OCS adopted the class system of training in which the student
body was divided into a first class and a second class where the senior
students held OC ranks and the responsibility for training underclassmen
in all aspects of military discipline and decorum similar to the
training practices used by the United States Military Academy. However,
due to the urgency to turn out officers during wartime, all of the
training - military, academic and physical, had to be compressed into a
4 month period.
OCS was relocated to the San Antonio Aviation Cadet Center (later to
become Lackland AFB) in April 1944. After only 14 months at Lackland, the
school was relocated to Maxwell Field, Alabama. OCS was returned to the
Army Air Forces Military Training Center at Lackland on 1 February 1946.
The OCS that returned to San Antonio in February 1946 was a shell of
its former self. It consisted of two classes (1946-B and 1946-C) that would
graduate a total of 33 men. Classes during the second half of 1946 (i.e.,
1946-G to 1946-L) averaged 48.5 enrollees per class.

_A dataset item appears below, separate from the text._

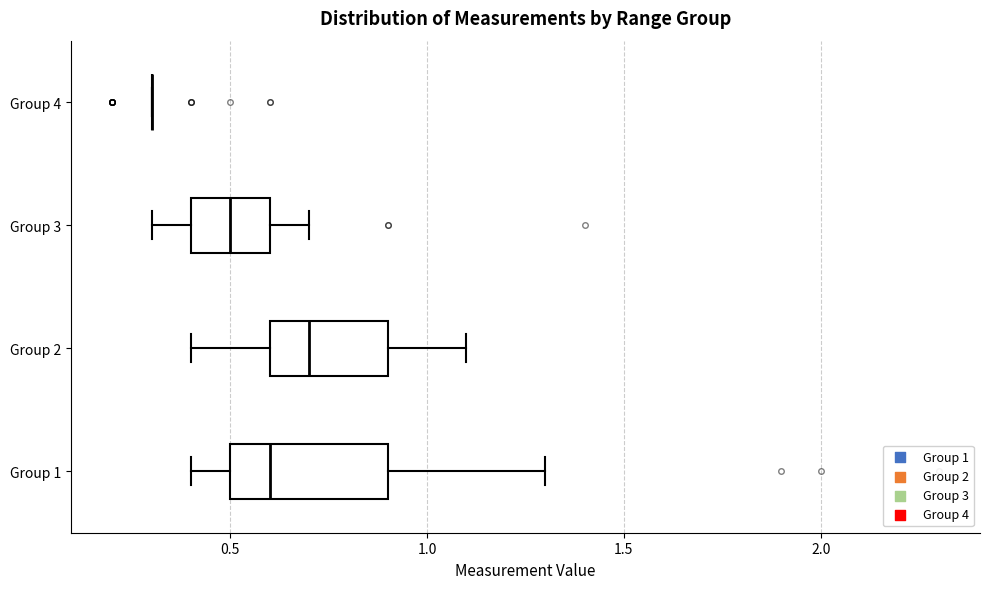

Where is the right edge of the box for Group 2 on the x-axis? The values are not printed on the chart, so give them approximately, as read against the axis.

0.9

When the United States Air Force was constituted in August 1947, the
fledgling Air Training Command began work on organizing the 3700th Officer
Candidate Training Group, which was finally established a year later in
August 1948. The school remained at Lackland Air Force Base (so named on
3 February 1948) and was extended from four to six months in length. The
West Point-type class system of training, was subordinated in 1947 to a
student organization with flights, squadrons, and groups as a means of
inculcating military discipline, confidence, and command abilities.
After this transition year, the Air Force OCS, continued to graduate
newly commissioned reserve officers at a rate of 300-600 per year for the
next 16 years. The Korean War saw a temporary increase in OCS production,
from 970 graduates in 1951 to 1,494 in 1952 and then to 2,085 in 1953.
OCS, the main commissioning program for enlisted personnel, produced
about 450 new officers annually between 1953 and the middle of 1957. Most
went to non-rated duties, although a few did earn wings. Unique among the
commissioning programs, OCS grew, if only slightly, during the last years
of the decade when itís annual quota was raised to 600 in 1958.
Then, with the Air Force Academy and ROTC, the Air Force found itself
with two major sources of rated officers capable of furnishing numbers
far in excess of need. Cuts had to be made, and the deciding factor on
where to make those cuts was the serviceís long-standing goal of having
a college-educated officer corps. Since Aviation Cadets attracted few with
college degrees, the cadet program was an obvious target. Once the primary
source for rated officers, the Aviation Cadet programís percentage of new
rated officers fell from 70% in1957 to just 12% in 1959.
It soon became obvious that the Air Force needed to develop a program
that could produce college-educated officers and still respond to the rapid
changes in manpower needs. The answer was a program for which only college
graduates or those within six months of graduation could apply. That program
was the Officer Training School, or OTS. The first class of the Officer
Training School (1960-A), consisting of 79 men and 13 women graduated at
Lackland AFB on 9 February 1960. Quickly, the OTS shadow fell most heavily
on the Aviation Cadet and OCS programs. The Air Force waited for the OTS
numbers to catch up - and then scheduled a phase-out of the earlier programs.
With the success of OTS, the Air Force OCS program was finally terminated
1 July 1963 after twenty-one years of service and over 41,000 officers
produced. The final OCS class (Class 1963-D) of 119 was graduated on 21
June 1963. Interestingly, in a study of undergraduate pilot training attrition
for 1962, OCS-trained officers
maintained academic, flying, and military grades equal to Air Force
Academy graduates and superior to those of aviation cadets or officers
from OTS and ROTC. Further, history has shown that many OCS graduates advanced
through the officer grades to the rank of General Officer.